News of the FedEx Ground and Amazon breakup rippled through the shipping community last week. Now, the breakup has many people wondering about how a select group of people will be affected: Amazon workers. The truth is, Amazon workers are bound to be stretched thin…and this is only the beginning. As Amazon (NASDAQ:AMZN) pulls more package volume away from carrier partners and takes on more deliveries within its own network, the company’s delivery employees will have to shoulder the burden.
Amazon Workers Already Faced Grueling Conditions
Even before FedEx (NYSE:FDX) pulled all their domestic services from the company, Amazon workers already faced grueling working conditions. In a profile on Business Insider, some workers described abuses such as lack of overtime pay, intimidating, missing wages, and more. In order to meet delivery timeframes, workers also reported feeling pressured to drive at dangerously high speeds, ignore stop signs, and even urinate in bottles on their trucks.

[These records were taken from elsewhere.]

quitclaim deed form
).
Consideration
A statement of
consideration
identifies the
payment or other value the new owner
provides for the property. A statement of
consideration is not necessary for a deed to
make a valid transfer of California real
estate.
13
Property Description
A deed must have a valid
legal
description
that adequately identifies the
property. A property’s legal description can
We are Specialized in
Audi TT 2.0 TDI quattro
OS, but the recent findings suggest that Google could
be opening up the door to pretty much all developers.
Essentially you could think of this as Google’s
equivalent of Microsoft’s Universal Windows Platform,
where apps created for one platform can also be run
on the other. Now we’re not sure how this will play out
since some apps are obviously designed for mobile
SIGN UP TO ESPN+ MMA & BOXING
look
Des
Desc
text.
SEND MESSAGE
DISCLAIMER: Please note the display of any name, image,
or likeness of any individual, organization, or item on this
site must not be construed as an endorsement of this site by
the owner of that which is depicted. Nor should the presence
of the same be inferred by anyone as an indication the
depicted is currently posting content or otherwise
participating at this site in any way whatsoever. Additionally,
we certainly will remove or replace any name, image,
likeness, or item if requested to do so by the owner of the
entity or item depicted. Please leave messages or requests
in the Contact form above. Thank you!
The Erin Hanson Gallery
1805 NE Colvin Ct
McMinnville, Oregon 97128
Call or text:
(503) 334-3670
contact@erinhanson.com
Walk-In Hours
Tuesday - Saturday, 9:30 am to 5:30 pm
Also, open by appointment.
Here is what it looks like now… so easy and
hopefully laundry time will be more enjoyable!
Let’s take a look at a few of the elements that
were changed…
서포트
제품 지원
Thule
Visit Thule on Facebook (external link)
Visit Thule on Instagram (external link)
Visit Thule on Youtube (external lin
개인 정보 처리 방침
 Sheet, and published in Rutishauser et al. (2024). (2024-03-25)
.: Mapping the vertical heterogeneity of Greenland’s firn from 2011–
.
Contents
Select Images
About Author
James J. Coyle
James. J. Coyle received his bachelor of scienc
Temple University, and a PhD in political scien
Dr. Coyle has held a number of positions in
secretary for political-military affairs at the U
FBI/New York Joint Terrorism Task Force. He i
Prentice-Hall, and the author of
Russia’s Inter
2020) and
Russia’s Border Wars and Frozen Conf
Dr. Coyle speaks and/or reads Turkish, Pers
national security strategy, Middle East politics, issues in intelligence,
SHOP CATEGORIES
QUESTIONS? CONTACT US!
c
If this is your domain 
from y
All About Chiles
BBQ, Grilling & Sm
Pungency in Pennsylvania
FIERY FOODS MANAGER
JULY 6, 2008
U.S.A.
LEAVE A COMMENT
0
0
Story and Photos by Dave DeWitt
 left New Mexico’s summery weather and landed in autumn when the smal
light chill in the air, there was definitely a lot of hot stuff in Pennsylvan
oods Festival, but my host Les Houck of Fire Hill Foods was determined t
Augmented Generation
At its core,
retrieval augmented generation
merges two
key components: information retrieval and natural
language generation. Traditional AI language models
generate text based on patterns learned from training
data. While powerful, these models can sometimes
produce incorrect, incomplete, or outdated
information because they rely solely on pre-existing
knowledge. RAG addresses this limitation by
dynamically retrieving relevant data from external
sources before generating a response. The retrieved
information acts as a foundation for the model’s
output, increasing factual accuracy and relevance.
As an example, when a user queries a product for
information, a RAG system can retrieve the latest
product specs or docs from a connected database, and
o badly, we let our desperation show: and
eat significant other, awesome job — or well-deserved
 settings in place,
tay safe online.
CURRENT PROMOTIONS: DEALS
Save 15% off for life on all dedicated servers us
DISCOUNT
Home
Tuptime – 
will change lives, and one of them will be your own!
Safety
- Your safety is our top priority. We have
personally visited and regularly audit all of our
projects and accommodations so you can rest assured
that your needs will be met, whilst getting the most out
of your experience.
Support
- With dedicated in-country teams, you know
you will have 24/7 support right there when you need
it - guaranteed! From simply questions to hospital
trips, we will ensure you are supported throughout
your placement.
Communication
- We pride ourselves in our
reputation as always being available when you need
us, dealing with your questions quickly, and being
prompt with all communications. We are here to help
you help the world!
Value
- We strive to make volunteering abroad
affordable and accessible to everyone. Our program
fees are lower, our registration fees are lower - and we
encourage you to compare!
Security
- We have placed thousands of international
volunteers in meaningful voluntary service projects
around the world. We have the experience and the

Amazon’s Biggest Shipper is Now…Well, Amazon
As of January 2019, Amazon is now its own biggest shipper. Around that time, the company officially took on the majority percentage of total package volume in their network, surpassing USPS. The trend here should come as no surprise. Amazon is moving towards utilizing their own delivery network for all of their package volume. That means the company will eventually sidestep other carrier partners such as USPS and UPS altogether. Therefore, it’s hard to say what kind of conditions and pressures Amazon workers will face in the future when no other carriers will be there to help. If the recent breakup with FedEx is any indication, it seems we’re all about to find out.